## [What you should do]
Where in the records does the word "path" occur? Copy each line in which it does.

## [Plain-text engineering files]
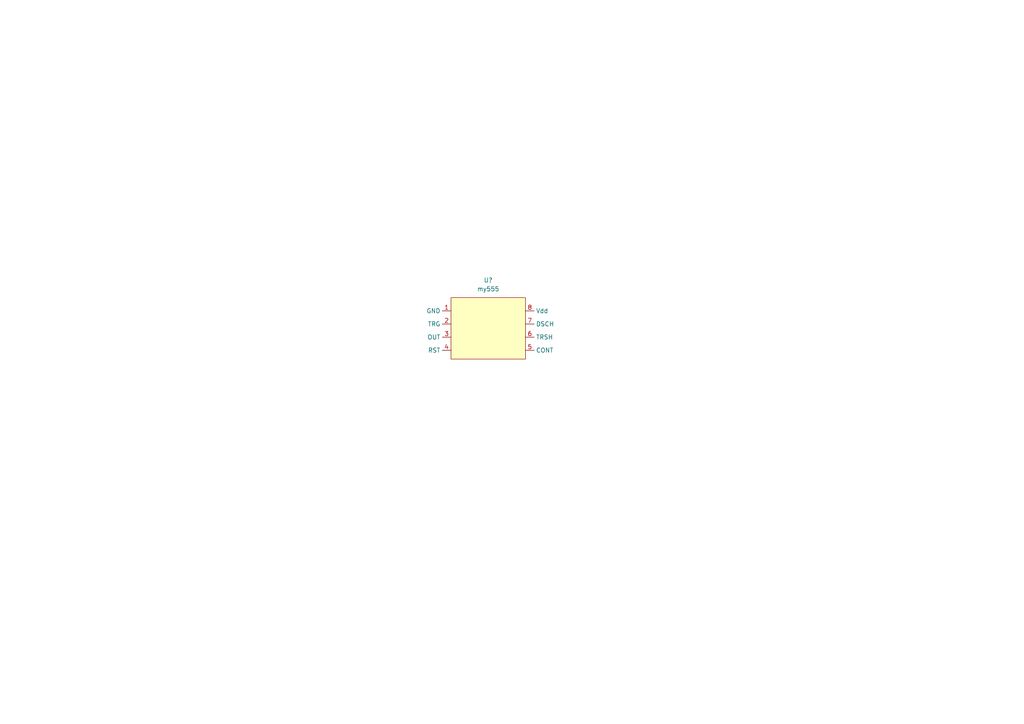
<source format=kicad_sch>
(kicad_sch (version 20211123) (generator eeschema)

  (uuid e63e39d7-6ac0-4ffd-8aa3-1841a4541b55)

  (paper "A4")

  (lib_symbols
    (symbol "p490:my555" (in_bom yes) (on_board yes)
      (property "Reference" "U" (id 0) (at 3.81 0 0)
        (effects (font (size 1.27 1.27)))
      )
      (property "Value" "my555" (id 1) (at 3.81 2.54 0)
        (effects (font (size 1.27 1.27)))
      )
      (property "Footprint" "" (id 2) (at 0 0 0)
        (effects (font (size 1.27 1.27)) hide)
      )
      (property "Datasheet" "" (id 3) (at 0 0 0)
        (effects (font (size 1.27 1.27)) hide)
      )
      (symbol "my555_0_1"
        (rectangle (start 15.24 -5.08) (end -6.35 12.7)
          (stroke (width 0) (type default) (color 0 0 0 0))
          (fill (type background))
        )
      )
      (symbol "my555_1_1"
        (pin power_out line (at -6.35 8.89 180) (length 2.54)
          (name "GND" (effects (font (size 1.27 1.27))))
          (number "1" (effects (font (size 1.27 1.27))))
        )
        (pin passive line (at -6.35 5.08 180) (length 2.54)
          (name "TRG" (effects (font (size 1.27 1.27))))
          (number "2" (effects (font (size 1.27 1.27))))
        )
        (pin passive line (at -6.35 1.27 180) (length 2.54)
          (name "OUT" (effects (font (size 1.27 1.27))))
          (number "3" (effects (font (size 1.27 1.27))))
        )
        (pin passive line (at -6.35 -2.54 180) (length 2.54)
          (name "RST" (effects (font (size 1.27 1.27))))
          (number "4" (effects (font (size 1.27 1.27))))
        )
        (pin passive line (at 15.24 -2.54 0) (length 2.54)
          (name "CONT" (effects (font (size 1.27 1.27))))
          (number "5" (effects (font (size 1.27 1.27))))
        )
        (pin passive line (at 15.24 1.27 0) (length 2.54)
          (name "TRSH" (effects (font (size 1.27 1.27))))
          (number "6" (effects (font (size 1.27 1.27))))
        )
        (pin passive line (at 15.24 5.08 0) (length 2.54)
          (name "DSCH" (effects (font (size 1.27 1.27))))
          (number "7" (effects (font (size 1.27 1.27))))
        )
        (pin input line (at 15.24 8.89 0) (length 2.54)
          (name "Vdd" (effects (font (size 1.27 1.27))))
          (number "8" (effects (font (size 1.27 1.27))))
        )
      )
    )
  )


  (symbol (lib_id "p490:my555") (at 137.16 99.06 0) (unit 1)
    (in_bom yes) (on_board yes) (fields_autoplaced)
    (uuid a59d9c52-4678-4ad1-868c-32cfcc85457a)
    (property "Reference" "U?" (id 0) (at 141.605 81.28 0))
    (property "Value" "my555" (id 1) (at 141.605 83.82 0))
    (property "Footprint" "" (id 2) (at 137.16 99.06 0)
      (effects (font (size 1.27 1.27)) hide)
    )
    (property "Datasheet" "" (id 3) (at 137.16 99.06 0)
      (effects (font (size 1.27 1.27)) hide)
    )
    (pin "1" (uuid cdc41521-87cb-4818-baab-595e95362808))
    (pin "2" (uuid 887a0fb7-0b28-407f-bbb8-a911df5ec53a))
    (pin "3" (uuid 2237a2af-2fb4-4578-82e0-81179f6f33aa))
    (pin "4" (uuid 1e439162-15f5-49f0-b166-d3254a30d1f1))
    (pin "5" (uuid d7ab34ef-4789-4c08-ba90-918663548676))
    (pin "6" (uuid 164f13a8-13df-4f3d-9dd4-7bb61d609937))
    (pin "7" (uuid 28ec4da7-b96b-42bb-8425-dcb45203b50b))
    (pin "8" (uuid 23c91d88-2b3c-45b5-8db5-bd373a19e43d))
  )

  (sheet_instances
    (path "/" (page "1"))
  )

  (symbol_instances
    (path "/a59d9c52-4678-4ad1-868c-32cfcc85457a"
      (reference "U?") (unit 1) (value "my555") (footprint "")
    )
  )
)

</source>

## [Answer section]
    (path "/" (page "1"))
    (path "/a59d9c52-4678-4ad1-868c-32cfcc85457a"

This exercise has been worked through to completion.